Une autre option, c'est de viser l'un des nouveaux fonds du marché. Euro +, assuré par Swiss Life et distribué par Placement-Direct, semble ainsi positionné avec 3,6% pour sa première année complète. Euro Nouvelle Génération (Spirica) a pris la bonne direction en offrant 3,13% depuis deux ans. Objectif Climat, du même assureur, débute sur une année 2024 partielle à 3,31%.

Est-ce la solution miracle ? Yves Conan reconnaît les « super performances » des nouveaux venus, mais demande à voir la suite. « Il faudra être vigilant sur la collecte et les investissements. » Pour éviter que l'histoire se répète. « Un gestionnaire doit être capable de piloter les versements pour éviter de dégrader la performance. Cela peut passer par des conditions en unités de compte, des fermetures temporaires. »

Attention aux frais

Pour changer de manière douce, on peut être tenté par le transfert « Pacte ». « Dans un monde parfait, la Loi Pacte permet d'aller vers un contrat plus intéressant au sein du même assureur », précise Gilles Belloir.

L'intérêt peut être multiple : trouver un fonds euros plus performant, réduire les conditions de frais... Le tout, sans perdre les avantages fiscaux ! » Mais le monde des assurances n'est pas parfait. « Je serais curieux de savoir si Swiss accepte la transférabilité vers le nouveau contrat Euro +, glisse Cyrille Chartier-Kastler.

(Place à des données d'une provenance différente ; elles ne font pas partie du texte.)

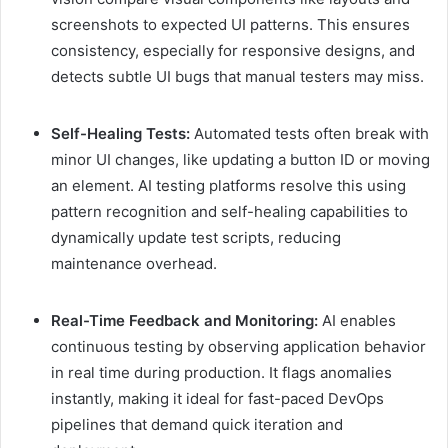
screenshots to expected UI patterns. This ensures
consistency, especially for responsive designs, and
detects subtle UI bugs that manual testers may miss.
Self-Healing Tests:
Automated tests often break with
minor UI changes, like updating a button ID or moving
an element. AI testing platforms resolve this using
pattern recognition and self-healing capabilities to
dynamically update test scripts, reducing
maintenance overhead.
Real-Time Feedback and Monitoring:
AI enables
continuous testing by observing application behavior
in real time during production. It flags anomalies
instantly, making it ideal for fast-paced DevOps
pipelines that demand quick iteration and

Je ne suis pas sûr que cela fonctionne... » Philippe Crevel en sourit. « J'ai essayé un transfert « Loi Pacte », je n'ai pas réussi ! » Pourtant, la loi interdit aux assureurs de refuser. « Mais dans la pratique, ils le font très souvent ! »

« Les performances passées ne préjugent pas des performances futures »

Pour orienter sa recherche, Gilles Belloir ajoute un point de vigilance : les éventuels frais sur versement, qui « demanderont du temps pour être amortis »... Son discours est clair : « Mieux vaut un contrat sans frais ! » Ou a minima, tenter de le négocier. Philippe Crevel certifie que c'est possible, selon son investissement. « Si l'on a un petit bas de laine, on est en position de force face à un assureur. Ce n'est pas pareil d'arriver avec 1 000 ou 100 000 euros ! » Car en cette période de taux élevés, les gestionnaires sont en « chasse de rendement ». Il sera plus facile d'obtenir « de meilleures conditions ».

Vous avez trouvé votre bonheur ? Vous êtes prêt à plaquer votre assureur ? Gilles Belloir a un dernier conseil. « Ne pas oublier que pour les fonds euros, on ne connaît le taux qu'à l'issue de l'année. » Même si certaines offres boost mentionnent des performances totales potentielles, rien n'est contractuel. Autant attendre quelques années de tendance positive avant de signer.

En n'oubliant pas une certitude : les stars d'un jour seront forcément remplacées. « Sur une courte période, on peut battre le marché, tranche Philippe Crevel. Sur le long terme, c'est quand même très très rare. » Les documents d'information le disent bien : « les performances passées ne préjugent pas des performances futures ».